Anyone can see that I’m not a huge lover of the….more-than-platonic-but-not-quite-romantic tensions underlying Holmes and Watson’s relationship. I tolerated it in book 1, and tried not to grit my teeth through it here. Well, let me just say, if you ARE a fan of this “interesting” dynamic between the two, you will be more delighted that Cavallaro explores that side of their relationship more here.

While I am much more satisfied when they’re working alongside each other like best friends who occasionally fight (’cause that’s what friends do – doesn’t have to always be from other tensions causing it), I will say that I DID enjoy her writing prose in those scenes. For a Holmes, showing emotions isn’t easy – or even relevant for the most part – but it made the scene even more poignant because we know it was both Jamie and Charlotte meeting halfway for each other to even get to that point where civil conversation was possible (and some other steamier things).

There’s no love triangle, not even hints of one (much to my disappointment ’cause it would’ve juiced up the constant tension in this book), but maybe it was for the better this way.

I might not be on board for anything beyond platonic for the two (or this stasis point they’ve reached), but I do love how Jamie shapes Charlotte for the better.
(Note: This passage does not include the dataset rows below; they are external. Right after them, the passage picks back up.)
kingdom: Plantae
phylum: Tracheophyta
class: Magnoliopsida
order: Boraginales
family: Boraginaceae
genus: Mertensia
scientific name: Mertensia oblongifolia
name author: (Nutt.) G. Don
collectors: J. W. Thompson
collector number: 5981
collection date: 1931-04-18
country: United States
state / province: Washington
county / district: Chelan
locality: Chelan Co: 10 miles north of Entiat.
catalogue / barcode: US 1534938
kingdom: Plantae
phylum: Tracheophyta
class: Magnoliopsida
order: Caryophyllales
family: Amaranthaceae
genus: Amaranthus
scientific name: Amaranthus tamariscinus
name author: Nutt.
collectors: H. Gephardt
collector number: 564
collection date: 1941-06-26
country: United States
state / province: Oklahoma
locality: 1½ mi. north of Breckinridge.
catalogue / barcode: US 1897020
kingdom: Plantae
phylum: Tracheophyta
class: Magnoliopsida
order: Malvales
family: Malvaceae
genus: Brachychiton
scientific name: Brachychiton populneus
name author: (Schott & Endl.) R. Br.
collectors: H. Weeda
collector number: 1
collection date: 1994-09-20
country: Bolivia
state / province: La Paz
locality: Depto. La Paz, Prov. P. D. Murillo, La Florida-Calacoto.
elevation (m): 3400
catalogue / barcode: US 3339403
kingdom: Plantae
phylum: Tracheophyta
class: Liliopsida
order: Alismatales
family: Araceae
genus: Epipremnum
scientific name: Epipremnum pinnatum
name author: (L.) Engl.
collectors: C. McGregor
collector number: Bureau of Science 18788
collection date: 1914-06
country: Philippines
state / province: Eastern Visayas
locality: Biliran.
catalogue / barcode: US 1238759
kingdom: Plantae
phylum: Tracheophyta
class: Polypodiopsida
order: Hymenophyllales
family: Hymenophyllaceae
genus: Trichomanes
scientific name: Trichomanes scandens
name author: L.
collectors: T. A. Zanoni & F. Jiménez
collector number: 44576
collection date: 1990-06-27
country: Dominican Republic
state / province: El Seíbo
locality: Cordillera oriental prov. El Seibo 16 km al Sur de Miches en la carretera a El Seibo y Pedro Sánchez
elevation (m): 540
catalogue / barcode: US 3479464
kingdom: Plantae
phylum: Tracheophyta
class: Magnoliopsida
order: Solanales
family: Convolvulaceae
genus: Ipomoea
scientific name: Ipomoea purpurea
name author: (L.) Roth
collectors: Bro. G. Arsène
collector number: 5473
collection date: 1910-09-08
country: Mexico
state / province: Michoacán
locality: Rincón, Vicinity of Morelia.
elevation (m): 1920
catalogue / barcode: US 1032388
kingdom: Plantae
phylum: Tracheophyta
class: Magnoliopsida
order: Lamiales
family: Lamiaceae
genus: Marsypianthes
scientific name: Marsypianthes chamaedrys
And Cavallaro describes it beautifully.

“If August was my counterpoint, my mirror, Jamie was the only escape from myself I’d ever found. When I was beside him, I understood who I was. I spoke to him, and I liked the words I said….If August reflected me, Jamie showed me myself made better.”


That ending though….

Without giving too much away, the first thought that popped into my head after it finally settled into my mind that I had indeed reached the last page – no, my ARC had not malfunctioned on me and cut me off from all the important details – was “crap is going down like, NOW.” I did not love this book. It was hard to get through at times, as mentioned above, but now it’s like, I HAVE to read the next one just to satisfy my curiosity at what occurred here. It’s not so much what a traditional cliffhanger may leave us with, but more like you know the big, exciting moments are just around the corner and you don’t want to miss out on the wreckage flying in front of your face (yes, we humans tend to like to stare when bad things happen to OTHER people).

The epilogue was touching in ways that I couldn’t imagine it would affect me in. After all, I was on cruise mode for the majority of this book. Apathy reign supreme. But for the last 10%, I am willing (and maybe even excited) for what may come.

Overall Recommendation:
The Last of August was not mystery heavy, with a plot that was strewn all over the place and had no focus. For lovers of a potential relationship between Charlotte and Jamie, this novel really explores, teases and strips that dynamic apart in a brilliant way, whether or not you’re shipping them. I would’ve loved to see more of Holmes’ special deductions in this one and understand more of what was happening WHILE I was reading it, but the ending explosively threw me a bone that I just cannot let go of. With both heavy pros and cons, this sequel was worth it for fans of book 1, but keep in mind that 80% was confusion and maybe 20% could get your heart pumping.